* **Try it**:
Retype the whole listing, character for character.

Start of Input

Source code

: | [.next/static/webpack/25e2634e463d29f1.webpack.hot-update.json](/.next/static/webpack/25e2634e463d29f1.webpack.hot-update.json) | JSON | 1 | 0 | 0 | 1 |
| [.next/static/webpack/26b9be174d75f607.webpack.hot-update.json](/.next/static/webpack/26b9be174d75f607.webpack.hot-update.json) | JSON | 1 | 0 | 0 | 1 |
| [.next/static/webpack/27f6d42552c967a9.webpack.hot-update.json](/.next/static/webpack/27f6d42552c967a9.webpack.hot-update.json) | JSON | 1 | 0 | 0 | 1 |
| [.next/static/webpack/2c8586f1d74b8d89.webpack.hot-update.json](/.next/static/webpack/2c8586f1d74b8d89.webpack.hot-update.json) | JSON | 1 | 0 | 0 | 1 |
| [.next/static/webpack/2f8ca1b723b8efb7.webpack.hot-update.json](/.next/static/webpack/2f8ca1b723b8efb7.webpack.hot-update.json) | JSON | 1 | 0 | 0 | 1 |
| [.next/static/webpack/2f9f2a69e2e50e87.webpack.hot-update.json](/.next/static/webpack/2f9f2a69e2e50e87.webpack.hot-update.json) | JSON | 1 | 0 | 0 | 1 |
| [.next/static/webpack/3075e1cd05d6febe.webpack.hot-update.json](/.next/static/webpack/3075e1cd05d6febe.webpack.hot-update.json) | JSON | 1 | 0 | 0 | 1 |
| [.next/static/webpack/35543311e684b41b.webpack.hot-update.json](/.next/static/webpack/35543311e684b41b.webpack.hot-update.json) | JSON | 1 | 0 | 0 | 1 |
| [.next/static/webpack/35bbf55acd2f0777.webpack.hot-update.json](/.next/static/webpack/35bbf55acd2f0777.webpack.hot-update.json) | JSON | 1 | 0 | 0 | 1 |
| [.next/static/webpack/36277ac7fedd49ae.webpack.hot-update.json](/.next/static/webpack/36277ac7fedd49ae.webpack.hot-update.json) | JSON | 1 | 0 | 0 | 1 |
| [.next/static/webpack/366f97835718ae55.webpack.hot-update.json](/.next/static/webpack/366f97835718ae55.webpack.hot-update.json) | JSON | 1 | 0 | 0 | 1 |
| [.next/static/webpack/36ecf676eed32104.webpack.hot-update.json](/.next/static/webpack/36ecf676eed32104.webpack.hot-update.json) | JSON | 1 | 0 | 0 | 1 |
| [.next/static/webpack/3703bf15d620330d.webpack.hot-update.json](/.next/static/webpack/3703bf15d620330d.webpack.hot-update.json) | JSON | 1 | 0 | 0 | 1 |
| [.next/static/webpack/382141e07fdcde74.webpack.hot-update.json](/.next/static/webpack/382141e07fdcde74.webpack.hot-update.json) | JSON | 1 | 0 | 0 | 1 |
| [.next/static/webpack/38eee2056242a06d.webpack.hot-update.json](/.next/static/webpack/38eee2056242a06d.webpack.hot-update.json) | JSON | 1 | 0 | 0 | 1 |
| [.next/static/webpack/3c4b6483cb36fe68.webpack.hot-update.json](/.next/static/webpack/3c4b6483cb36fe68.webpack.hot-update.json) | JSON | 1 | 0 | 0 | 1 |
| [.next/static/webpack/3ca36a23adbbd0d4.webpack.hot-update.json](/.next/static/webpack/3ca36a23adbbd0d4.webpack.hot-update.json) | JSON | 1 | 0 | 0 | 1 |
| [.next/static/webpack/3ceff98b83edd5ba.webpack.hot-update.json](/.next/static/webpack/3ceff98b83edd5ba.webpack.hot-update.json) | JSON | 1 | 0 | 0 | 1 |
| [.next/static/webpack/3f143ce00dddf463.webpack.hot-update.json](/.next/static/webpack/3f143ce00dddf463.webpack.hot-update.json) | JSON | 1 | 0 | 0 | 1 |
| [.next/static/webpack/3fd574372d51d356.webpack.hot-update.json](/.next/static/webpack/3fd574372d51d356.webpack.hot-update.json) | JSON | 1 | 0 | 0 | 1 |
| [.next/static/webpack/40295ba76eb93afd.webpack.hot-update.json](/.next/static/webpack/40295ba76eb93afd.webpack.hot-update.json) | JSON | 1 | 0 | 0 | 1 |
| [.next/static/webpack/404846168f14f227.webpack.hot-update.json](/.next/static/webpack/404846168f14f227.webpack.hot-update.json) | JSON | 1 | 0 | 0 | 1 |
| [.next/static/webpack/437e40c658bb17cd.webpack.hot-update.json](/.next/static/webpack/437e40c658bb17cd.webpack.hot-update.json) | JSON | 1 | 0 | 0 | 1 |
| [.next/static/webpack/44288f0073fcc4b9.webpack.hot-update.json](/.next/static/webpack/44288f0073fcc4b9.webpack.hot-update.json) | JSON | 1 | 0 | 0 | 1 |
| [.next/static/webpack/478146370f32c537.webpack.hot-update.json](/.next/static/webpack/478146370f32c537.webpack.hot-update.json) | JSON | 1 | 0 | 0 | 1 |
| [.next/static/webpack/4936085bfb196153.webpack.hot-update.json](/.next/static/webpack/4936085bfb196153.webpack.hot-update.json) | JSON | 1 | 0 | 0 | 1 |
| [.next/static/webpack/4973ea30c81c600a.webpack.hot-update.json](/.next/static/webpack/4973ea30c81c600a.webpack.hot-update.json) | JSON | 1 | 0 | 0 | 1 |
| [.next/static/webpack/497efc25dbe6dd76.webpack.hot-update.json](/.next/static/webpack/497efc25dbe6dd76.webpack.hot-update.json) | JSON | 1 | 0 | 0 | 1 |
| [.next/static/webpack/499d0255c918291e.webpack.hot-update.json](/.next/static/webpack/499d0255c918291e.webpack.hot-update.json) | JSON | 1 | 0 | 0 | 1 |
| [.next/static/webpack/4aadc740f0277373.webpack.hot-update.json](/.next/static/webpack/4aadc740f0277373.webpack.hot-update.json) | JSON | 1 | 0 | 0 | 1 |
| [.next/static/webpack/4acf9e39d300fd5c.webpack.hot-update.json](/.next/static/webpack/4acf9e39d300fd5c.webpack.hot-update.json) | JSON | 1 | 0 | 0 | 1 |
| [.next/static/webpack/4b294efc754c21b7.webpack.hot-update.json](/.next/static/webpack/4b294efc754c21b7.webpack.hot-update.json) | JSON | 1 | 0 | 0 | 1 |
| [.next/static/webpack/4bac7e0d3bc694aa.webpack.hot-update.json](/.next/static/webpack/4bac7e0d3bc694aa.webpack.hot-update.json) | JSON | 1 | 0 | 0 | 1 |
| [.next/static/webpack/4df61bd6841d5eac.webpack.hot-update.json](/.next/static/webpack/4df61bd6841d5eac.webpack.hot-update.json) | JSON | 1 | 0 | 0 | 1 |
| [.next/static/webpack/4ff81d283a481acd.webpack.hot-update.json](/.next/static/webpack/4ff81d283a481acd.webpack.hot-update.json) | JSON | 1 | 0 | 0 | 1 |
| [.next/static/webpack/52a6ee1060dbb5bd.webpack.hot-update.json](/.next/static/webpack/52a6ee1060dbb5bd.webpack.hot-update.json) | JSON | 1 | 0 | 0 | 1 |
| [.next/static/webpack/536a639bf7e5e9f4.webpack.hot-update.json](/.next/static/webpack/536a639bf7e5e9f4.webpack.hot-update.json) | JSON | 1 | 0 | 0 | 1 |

End of Input

* **Task result**:
Source code

: | [.next/static/webpack/25e2634e463d29f1.webpack.hot-update.json](/.next/static/webpack/25e2634e463d29f1.webpack.hot-update.json) | JSON | 1 | 0 | 0 | 1 |
| [.next/static/webpack/26b9be174d75f607.webpack.hot-update.json](/.next/static/webpack/26b9be174d75f607.webpack.hot-update.json) | JSON | 1 | 0 | 0 | 1 |
| [.next/static/webpack/27f6d42552c967a9.webpack.hot-update.json](/.next/static/webpack/27f6d42552c967a9.webpack.hot-update.json) | JSON | 1 | 0 | 0 | 1 |
| [.next/static/webpack/2c8586f1d74b8d89.webpack.hot-update.json](/.next/static/webpack/2c8586f1d74b8d89.webpack.hot-update.json) | JSON | 1 | 0 | 0 | 1 |
| [.next/static/webpack/2f8ca1b723b8efb7.webpack.hot-update.json](/.next/static/webpack/2f8ca1b723b8efb7.webpack.hot-update.json) | JSON | 1 | 0 | 0 | 1 |
| [.next/static/webpack/2f9f2a69e2e50e87.webpack.hot-update.json](/.next/static/webpack/2f9f2a69e2e50e87.webpack.hot-update.json) | JSON | 1 | 0 | 0 | 1 |
| [.next/static/webpack/3075e1cd05d6febe.webpack.hot-update.json](/.next/static/webpack/3075e1cd05d6febe.webpack.hot-update.json) | JSON | 1 | 0 | 0 | 1 |
| [.next/static/webpack/35543311e684b41b.webpack.hot-update.json](/.next/static/webpack/35543311e684b41b.webpack.hot-update.json) | JSON | 1 | 0 | 0 | 1 |
| [.next/static/webpack/35bbf55acd2f0777.webpack.hot-update.json](/.next/static/webpack/35bbf55acd2f0777.webpack.hot-update.json) | JSON | 1 | 0 | 0 | 1 |
| [.next/static/webpack/36277ac7fedd49ae.webpack.hot-update.json](/.next/static/webpack/36277ac7fedd49ae.webpack.hot-update.json) | JSON | 1 | 0 | 0 | 1 |
| [.next/static/webpack/366f97835718ae55.webpack.hot-update.json](/.next/static/webpack/366f97835718ae55.webpack.hot-update.json) | JSON | 1 | 0 | 0 | 1 |
| [.next/static/webpack/36ecf676eed32104.webpack.hot-update.json](/.next/static/webpack/36ecf676eed32104.webpack.hot-update.json) | JSON | 1 | 0 | 0 | 1 |
| [.next/static/webpack/3703bf15d620330d.webpack.hot-update.json](/.next/static/webpack/3703bf15d620330d.webpack.hot-update.json) | JSON | 1 | 0 | 0 | 1 |
| [.next/static/webpack/382141e07fdcde74.webpack.hot-update.json](/.next/static/webpack/382141e07fdcde74.webpack.hot-update.json) | JSON | 1 | 0 | 0 | 1 |
| [.next/static/webpack/38eee2056242a06d.webpack.hot-update.json](/.next/static/webpack/38eee2056242a06d.webpack.hot-update.json) | JSON | 1 | 0 | 0 | 1 |
| [.next/static/webpack/3c4b6483cb36fe68.webpack.hot-update.json](/.next/static/webpack/3c4b6483cb36fe68.webpack.hot-update.json) | JSON | 1 | 0 | 0 | 1 |
| [.next/static/webpack/3ca36a23adbbd0d4.webpack.hot-update.json](/.next/static/webpack/3ca36a23adbbd0d4.webpack.hot-update.json) | JSON | 1 | 0 | 0 | 1 |
| [.next/static/webpack/3ceff98b83edd5ba.webpack.hot-update.json](/.next/static/webpack/3ceff98b83edd5ba.webpack.hot-update.json) | JSON | 1 | 0 | 0 | 1 |
| [.next/static/webpack/3f143ce00dddf463.webpack.hot-update.json](/.next/static/webpack/3f143ce00dddf463.webpack.hot-update.json) | JSON | 1 | 0 | 0 | 1 |
| [.next/static/webpack/3fd574372d51d356.webpack.hot-update.json](/.next/static/webpack/3fd574372d51d356.webpack.hot-update.json) | JSON | 1 | 0 | 0 | 1 |
| [.next/static/webpack/40295ba76eb93afd.webpack.hot-update.json](/.next/static/webpack/40295ba76eb93afd.webpack.hot-update.json) | JSON | 1 | 0 | 0 | 1 |
| [.next/static/webpack/404846168f14f227.webpack.hot-update.json](/.next/static/webpack/404846168f14f227.webpack.hot-update.json) | JSON | 1 | 0 | 0 | 1 |
| [.next/static/webpack/437e40c658bb17cd.webpack.hot-update.json](/.next/static/webpack/437e40c658bb17cd.webpack.hot-update.json) | JSON | 1 | 0 | 0 | 1 |
| [.next/static/webpack/44288f0073fcc4b9.webpack.hot-update.json](/.next/static/webpack/44288f0073fcc4b9.webpack.hot-update.json) | JSON | 1 | 0 | 0 | 1 |
| [.next/static/webpack/478146370f32c537.webpack.hot-update.json](/.next/static/webpack/478146370f32c537.webpack.hot-update.json) | JSON | 1 | 0 | 0 | 1 |
| [.next/static/webpack/4936085bfb196153.webpack.hot-update.json](/.next/static/webpack/4936085bfb196153.webpack.hot-update.json) | JSON | 1 | 0 | 0 | 1 |
| [.next/static/webpack/4973ea30c81c600a.webpack.hot-update.json](/.next/static/webpack/4973ea30c81c600a.webpack.hot-update.json) | JSON | 1 | 0 | 0 | 1 |
| [.next/static/webpack/497efc25dbe6dd76.webpack.hot-update.json](/.next/static/webpack/497efc25dbe6dd76.webpack.hot-update.json) | JSON | 1 | 0 | 0 | 1 |
| [.next/static/webpack/499d0255c918291e.webpack.hot-update.json](/.next/static/webpack/499d0255c918291e.webpack.hot-update.json) | JSON | 1 | 0 | 0 | 1 |
| [.next/static/webpack/4aadc740f0277373.webpack.hot-update.json](/.next/static/webpack/4aadc740f0277373.webpack.hot-update.json) | JSON | 1 | 0 | 0 | 1 |
| [.next/static/webpack/4acf9e39d300fd5c.webpack.hot-update.json](/.next/static/webpack/4acf9e39d300fd5c.webpack.hot-update.json) | JSON | 1 | 0 | 0 | 1 |
| [.next/static/webpack/4b294efc754c21b7.webpack.hot-update.json](/.next/static/webpack/4b294efc754c21b7.webpack.hot-update.json) | JSON | 1 | 0 | 0 | 1 |
| [.next/static/webpack/4bac7e0d3bc694aa.webpack.hot-update.json](/.next/static/webpack/4bac7e0d3bc694aa.webpack.hot-update.json) | JSON | 1 | 0 | 0 | 1 |
| [.next/static/webpack/4df61bd6841d5eac.webpack.hot-update.json](/.next/static/webpack/4df61bd6841d5eac.webpack.hot-update.json) | JSON | 1 | 0 | 0 | 1 |
| [.next/static/webpack/4ff81d283a481acd.webpack.hot-update.json](/.next/static/webpack/4ff81d283a481acd.webpack.hot-update.json) | JSON | 1 | 0 | 0 | 1 |
| [.next/static/webpack/52a6ee1060dbb5bd.webpack.hot-update.json](/.next/static/webpack/52a6ee1060dbb5bd.webpack.hot-update.json) | JSON | 1 | 0 | 0 | 1 |
| [.next/static/webpack/536a639bf7e5e9f4.webpack.hot-update.json](/.next/static/webpack/536a639bf7e5e9f4.webpack.hot-update.json) | JSON | 1 | 0 | 0 | 1 |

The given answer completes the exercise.